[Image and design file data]
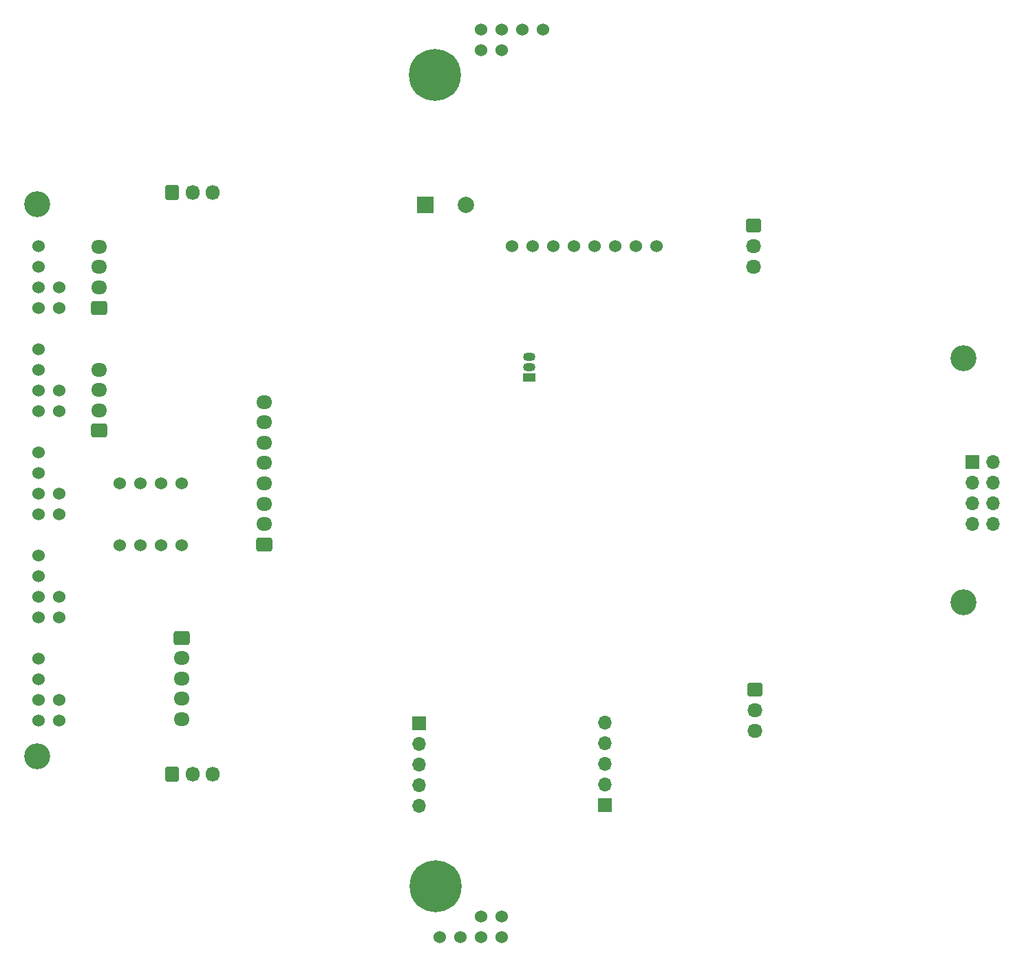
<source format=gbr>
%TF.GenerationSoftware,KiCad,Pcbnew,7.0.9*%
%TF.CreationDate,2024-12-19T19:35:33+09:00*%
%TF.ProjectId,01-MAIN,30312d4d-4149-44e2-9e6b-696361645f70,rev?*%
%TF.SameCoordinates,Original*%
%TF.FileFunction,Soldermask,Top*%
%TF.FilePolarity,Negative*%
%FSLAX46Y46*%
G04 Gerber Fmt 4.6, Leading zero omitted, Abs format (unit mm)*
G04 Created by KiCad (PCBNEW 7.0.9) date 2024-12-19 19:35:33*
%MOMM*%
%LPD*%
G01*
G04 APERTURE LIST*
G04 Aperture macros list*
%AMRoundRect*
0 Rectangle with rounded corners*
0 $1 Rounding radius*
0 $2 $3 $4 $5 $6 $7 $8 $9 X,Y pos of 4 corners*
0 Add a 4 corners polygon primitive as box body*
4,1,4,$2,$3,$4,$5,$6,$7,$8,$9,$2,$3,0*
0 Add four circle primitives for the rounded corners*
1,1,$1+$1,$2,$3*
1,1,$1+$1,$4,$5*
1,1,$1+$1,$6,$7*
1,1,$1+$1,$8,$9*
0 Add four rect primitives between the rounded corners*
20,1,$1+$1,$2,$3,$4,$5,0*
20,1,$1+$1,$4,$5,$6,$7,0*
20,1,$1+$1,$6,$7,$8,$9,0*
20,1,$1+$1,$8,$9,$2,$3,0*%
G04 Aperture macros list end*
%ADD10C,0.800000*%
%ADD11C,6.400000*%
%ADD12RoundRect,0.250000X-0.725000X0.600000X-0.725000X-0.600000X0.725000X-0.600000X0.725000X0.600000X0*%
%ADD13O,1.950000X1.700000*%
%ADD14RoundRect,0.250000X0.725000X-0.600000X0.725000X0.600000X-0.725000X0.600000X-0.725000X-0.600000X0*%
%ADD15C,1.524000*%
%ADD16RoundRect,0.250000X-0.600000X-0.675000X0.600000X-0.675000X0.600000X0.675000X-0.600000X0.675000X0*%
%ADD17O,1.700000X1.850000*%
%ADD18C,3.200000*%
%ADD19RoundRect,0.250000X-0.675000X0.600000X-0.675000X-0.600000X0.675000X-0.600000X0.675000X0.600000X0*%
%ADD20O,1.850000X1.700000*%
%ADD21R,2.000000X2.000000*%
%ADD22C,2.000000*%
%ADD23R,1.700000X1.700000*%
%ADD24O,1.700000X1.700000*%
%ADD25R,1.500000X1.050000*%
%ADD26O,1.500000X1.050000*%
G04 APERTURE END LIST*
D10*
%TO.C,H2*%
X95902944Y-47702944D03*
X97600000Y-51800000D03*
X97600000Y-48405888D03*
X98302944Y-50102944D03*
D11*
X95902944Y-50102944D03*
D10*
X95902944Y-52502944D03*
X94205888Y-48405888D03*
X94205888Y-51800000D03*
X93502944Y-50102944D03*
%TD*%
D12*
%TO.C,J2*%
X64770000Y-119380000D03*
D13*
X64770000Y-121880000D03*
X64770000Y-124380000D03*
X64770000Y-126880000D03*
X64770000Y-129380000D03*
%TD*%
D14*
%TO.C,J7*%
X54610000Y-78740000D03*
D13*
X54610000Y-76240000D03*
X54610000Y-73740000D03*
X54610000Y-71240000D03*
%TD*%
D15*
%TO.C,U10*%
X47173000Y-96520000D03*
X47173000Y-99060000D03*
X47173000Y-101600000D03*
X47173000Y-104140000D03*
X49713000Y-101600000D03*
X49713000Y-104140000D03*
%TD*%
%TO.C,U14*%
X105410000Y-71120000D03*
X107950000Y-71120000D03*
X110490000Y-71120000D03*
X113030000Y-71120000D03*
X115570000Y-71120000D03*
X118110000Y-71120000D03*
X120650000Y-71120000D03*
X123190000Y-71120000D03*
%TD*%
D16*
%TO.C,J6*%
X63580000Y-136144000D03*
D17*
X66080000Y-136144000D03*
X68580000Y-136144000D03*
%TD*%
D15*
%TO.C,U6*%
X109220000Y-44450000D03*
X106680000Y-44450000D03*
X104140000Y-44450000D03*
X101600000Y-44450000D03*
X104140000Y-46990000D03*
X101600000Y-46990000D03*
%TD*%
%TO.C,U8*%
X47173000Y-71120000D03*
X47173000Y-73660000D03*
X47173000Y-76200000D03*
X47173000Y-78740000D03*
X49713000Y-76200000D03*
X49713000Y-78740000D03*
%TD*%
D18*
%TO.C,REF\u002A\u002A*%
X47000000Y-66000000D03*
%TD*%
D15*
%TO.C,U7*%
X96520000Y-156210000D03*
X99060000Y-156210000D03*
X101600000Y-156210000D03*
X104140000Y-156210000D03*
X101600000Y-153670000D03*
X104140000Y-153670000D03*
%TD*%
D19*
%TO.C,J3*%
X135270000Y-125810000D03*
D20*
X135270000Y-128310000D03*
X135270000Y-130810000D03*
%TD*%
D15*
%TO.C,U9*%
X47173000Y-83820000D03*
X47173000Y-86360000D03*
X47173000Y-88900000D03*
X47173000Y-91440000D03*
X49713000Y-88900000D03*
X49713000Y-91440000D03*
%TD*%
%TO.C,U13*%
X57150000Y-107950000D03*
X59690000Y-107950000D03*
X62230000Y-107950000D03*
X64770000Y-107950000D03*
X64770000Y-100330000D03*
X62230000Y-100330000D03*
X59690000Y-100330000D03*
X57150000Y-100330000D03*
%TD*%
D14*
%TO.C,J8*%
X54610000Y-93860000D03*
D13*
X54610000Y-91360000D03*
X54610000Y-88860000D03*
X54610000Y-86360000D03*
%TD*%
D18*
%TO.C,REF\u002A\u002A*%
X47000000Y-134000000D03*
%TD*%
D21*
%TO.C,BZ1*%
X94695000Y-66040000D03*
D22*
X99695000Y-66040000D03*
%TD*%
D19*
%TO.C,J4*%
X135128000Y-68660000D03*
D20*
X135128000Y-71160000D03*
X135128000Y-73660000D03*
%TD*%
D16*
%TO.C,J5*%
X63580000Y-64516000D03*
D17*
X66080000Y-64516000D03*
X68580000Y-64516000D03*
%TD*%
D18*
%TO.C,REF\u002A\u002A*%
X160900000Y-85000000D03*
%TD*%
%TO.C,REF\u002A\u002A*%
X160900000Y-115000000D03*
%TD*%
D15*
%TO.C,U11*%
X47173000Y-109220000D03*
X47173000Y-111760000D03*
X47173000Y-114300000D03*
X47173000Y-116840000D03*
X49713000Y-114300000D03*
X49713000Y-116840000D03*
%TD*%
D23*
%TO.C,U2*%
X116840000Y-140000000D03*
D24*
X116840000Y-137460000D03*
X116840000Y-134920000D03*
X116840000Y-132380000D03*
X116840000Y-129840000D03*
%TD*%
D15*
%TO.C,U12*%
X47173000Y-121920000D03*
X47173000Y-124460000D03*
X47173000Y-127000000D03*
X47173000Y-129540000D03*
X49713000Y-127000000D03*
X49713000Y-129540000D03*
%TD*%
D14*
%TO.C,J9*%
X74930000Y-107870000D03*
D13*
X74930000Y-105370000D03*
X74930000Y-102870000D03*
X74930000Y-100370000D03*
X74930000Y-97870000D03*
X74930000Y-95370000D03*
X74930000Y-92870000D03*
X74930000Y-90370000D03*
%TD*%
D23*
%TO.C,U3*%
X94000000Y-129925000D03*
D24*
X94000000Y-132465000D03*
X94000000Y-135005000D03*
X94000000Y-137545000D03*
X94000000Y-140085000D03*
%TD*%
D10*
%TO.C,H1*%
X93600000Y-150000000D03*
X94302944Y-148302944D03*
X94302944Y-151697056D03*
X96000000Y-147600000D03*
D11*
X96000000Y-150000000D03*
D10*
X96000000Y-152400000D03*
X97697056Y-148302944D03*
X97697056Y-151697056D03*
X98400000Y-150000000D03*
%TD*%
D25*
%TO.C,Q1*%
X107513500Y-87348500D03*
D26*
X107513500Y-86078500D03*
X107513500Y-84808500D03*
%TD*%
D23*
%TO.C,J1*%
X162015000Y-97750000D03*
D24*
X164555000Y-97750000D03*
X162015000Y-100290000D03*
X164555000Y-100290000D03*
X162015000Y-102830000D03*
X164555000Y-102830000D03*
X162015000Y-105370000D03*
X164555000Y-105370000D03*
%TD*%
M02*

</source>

- EXERCISE OBJECTIVE -
Whenever the string "four" turns up in a line of the data, copy that line.

- WORKED SOLUTION -
0 Add four circle primitives for the rounded corners*
0 Add four rect primitives between the rounded corners*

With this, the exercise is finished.